Children removed from their family home and placed in foster care achieve significantly more academically at the age of 16 than those who stay with their parents under the watch of social workers, according to the first research on the subject.

The children in foster care obtained GCSEs on average six grades higher at than “children in need” – those who were regarded as at risk of being taken into care because of abuse or neglect, but were allowed to stay with their parents under scrutiny.

A six-grade improvement would have given children a much better chance of obtaining the crucial five C grades which open up a range of academic and vocational opportunities.

The longer a child was in foster care, the better the results at GCSE. The research by the University of Oxford and the University of Bristol, and funded by the Nuffield Foundation, used the results of thousands of children combined with interviews. This shows one of the big reasons why new parents sometimes choose to give up their child for adoption using an adoption agency in their area so that their child can go into the world with the best start, achieve a lot, and be happier in the long term.

Foster care is often criticised for poor educational outcomes compared with the general population. Only 31 per cent of foster-children achieve five good GSCE passes or more compared with 69 per cent of all 16 year-olds. This is the first time that children in foster care have been compared with their closest peer group – children at risk of suffering neglect or abuse, although not serious enough to warrant removal from their home.

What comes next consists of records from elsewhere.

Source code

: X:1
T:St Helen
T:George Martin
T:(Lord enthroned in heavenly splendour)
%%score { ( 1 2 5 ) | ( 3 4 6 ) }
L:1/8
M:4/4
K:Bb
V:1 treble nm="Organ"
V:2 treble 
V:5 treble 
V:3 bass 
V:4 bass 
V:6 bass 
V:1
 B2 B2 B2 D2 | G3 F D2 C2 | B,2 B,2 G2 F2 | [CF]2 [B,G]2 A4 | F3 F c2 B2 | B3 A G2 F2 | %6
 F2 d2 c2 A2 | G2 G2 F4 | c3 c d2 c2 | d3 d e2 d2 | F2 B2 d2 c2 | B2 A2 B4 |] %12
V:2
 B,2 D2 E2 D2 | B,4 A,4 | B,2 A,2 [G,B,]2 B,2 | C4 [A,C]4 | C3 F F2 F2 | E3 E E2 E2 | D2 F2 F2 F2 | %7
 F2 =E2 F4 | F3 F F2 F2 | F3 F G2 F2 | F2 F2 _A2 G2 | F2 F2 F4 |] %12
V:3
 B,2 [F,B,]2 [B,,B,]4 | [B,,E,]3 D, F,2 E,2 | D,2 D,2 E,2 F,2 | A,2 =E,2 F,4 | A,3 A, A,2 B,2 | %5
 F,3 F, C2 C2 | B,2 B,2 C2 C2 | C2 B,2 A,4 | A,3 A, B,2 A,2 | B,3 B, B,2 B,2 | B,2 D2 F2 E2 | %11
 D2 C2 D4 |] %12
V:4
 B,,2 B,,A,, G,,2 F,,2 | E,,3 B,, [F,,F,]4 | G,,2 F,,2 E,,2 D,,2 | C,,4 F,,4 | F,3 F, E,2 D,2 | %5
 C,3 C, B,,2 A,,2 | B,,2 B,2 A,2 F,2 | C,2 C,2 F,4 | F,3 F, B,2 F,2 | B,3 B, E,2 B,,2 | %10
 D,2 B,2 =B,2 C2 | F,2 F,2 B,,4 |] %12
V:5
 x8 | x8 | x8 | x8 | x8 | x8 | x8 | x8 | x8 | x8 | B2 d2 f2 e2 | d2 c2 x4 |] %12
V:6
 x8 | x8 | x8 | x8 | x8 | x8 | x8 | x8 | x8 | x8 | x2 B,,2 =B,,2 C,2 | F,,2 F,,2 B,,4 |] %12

The study found the same improved GCSE results for children who were removed from parents to live with other relatives in formal “kinship care” arrangements. School absences, the timing and number of moves between foster placements and the type of school attended were found to have a significantly detrimental effect on exam performance.

Overall, young people in care who changed school in Years 10 or 11, their key GCSE years, scored more than five grades less than those who did not. Each additional change of foster-care placement after the age of 11 resulted in about one-third of a grade less at GCSE. For every 5 per cent of school sessions missed due to unauthorised absences, young people in care scored more than two grades less at GCSE. For every additional day missed due to exclusions, they scored one-sixth of a grade less.

Professor Judy Sebba, director of the Rees Centre for Research in Fostering and Education at Oxford, said: “In general, the longer the child was in foster care, the better they did educationally.”